» PAGE TEXT:
● ● ●

In this project we investigate the influence of laser light onto the electric conductance of an atomic-sized contact made of metal. These contacts are realized with the mechanically break junction technique. Recent works showed that upon illumination with laser light the electric conductance of such a contact increases and depends on the point of illumination. The maximum  increase in conductance is found at different points of illumination for different  wavelengths. For red light it was found that the maximum in change of conductance is observed while illuminating the metal leads which are pointing towards the atomic-sized contact (picture). These findings give rise to the idea that, aside from pure thermal effects, also surface plasmons might contribute to the conductance of an atomic-sized contact.


Currently we are working on performing the experiment inside a cryostat at about 1.5 K. Additionally the time resolution will be enhanced to be able to distinguish between thermal and non-thermal effects.

● ● ●

(Stored data)
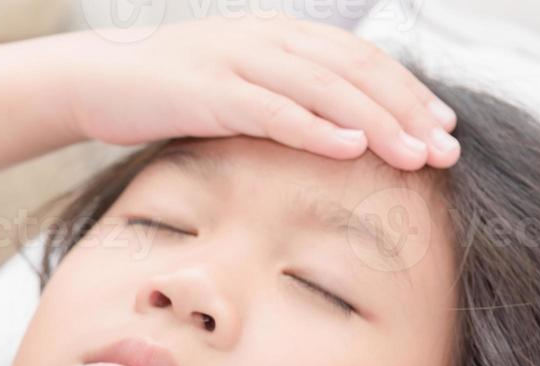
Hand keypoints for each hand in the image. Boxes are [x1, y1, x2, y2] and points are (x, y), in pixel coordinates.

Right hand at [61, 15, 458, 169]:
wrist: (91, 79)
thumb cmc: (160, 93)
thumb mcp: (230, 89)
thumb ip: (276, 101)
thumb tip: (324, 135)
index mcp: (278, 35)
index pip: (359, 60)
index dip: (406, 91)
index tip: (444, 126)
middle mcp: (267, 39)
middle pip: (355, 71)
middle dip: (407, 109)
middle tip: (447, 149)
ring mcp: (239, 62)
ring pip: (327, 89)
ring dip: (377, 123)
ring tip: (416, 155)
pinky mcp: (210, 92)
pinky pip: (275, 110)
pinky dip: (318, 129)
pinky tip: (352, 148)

● ● ●

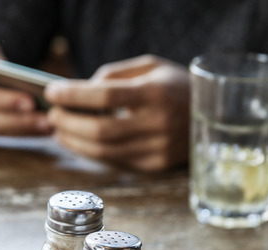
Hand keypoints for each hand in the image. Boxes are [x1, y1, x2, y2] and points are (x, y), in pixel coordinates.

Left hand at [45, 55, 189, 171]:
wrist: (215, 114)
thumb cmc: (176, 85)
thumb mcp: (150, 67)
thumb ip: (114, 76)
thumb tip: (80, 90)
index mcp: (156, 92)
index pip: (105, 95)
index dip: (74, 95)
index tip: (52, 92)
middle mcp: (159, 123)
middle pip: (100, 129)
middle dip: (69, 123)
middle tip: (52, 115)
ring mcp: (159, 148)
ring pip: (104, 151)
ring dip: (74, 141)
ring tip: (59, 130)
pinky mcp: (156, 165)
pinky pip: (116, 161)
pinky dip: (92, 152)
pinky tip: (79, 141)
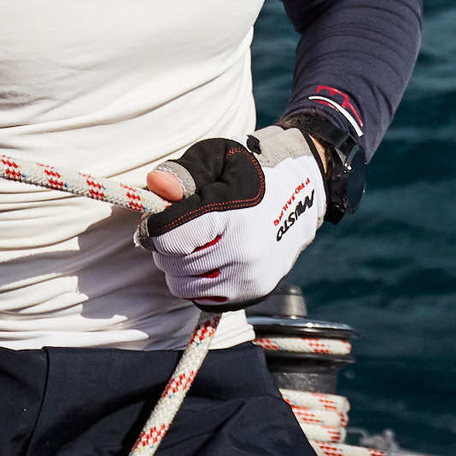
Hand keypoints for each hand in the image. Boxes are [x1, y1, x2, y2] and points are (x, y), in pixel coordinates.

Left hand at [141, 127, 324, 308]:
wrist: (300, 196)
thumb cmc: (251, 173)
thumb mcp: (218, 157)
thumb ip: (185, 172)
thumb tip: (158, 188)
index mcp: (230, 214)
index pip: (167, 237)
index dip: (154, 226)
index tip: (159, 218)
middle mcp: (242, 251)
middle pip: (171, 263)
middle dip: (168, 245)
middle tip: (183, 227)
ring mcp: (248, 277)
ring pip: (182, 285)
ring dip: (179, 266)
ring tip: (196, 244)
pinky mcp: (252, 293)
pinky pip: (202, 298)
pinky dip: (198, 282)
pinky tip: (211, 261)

● ● ●

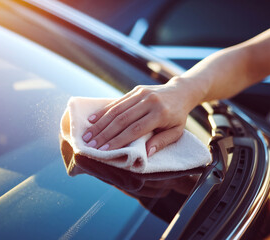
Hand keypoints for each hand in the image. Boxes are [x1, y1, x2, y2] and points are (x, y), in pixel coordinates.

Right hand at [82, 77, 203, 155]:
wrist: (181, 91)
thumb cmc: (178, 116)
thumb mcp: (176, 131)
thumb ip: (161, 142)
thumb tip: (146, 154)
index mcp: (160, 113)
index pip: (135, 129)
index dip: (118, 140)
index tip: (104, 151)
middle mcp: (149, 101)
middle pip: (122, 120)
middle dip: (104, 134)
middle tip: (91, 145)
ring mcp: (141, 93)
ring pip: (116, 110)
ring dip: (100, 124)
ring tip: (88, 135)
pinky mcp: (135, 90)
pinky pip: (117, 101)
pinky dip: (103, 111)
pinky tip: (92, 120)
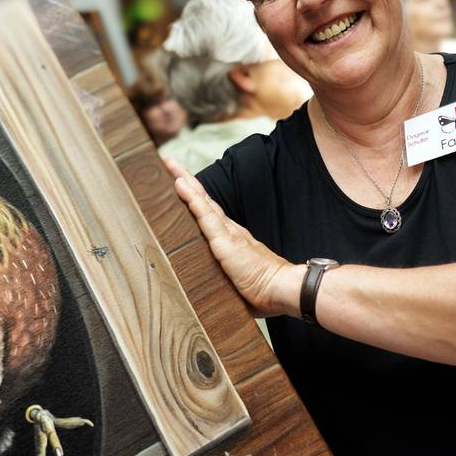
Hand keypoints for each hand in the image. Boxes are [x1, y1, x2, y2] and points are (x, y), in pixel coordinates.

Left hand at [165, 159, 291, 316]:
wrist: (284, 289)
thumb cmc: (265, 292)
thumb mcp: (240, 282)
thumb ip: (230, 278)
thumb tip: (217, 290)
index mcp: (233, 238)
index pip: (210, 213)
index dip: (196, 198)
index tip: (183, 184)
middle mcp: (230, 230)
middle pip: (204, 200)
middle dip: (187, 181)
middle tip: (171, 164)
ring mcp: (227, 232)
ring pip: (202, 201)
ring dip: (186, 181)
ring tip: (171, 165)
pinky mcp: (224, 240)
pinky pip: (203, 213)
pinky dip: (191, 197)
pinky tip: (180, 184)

● ● ●

» YOUR GOAL: Write out the project description on laser light and atomic-sized contacts from "Currently we are" to "and non-thermal effects.", replacing "enhanced" with "improved".

» ANSWER FOR THE TASK:
Currently we are working on performing the experiment inside a cryostat at about 1.5 K. Additionally the time resolution will be improved to be able to distinguish between thermal and non-thermal effects.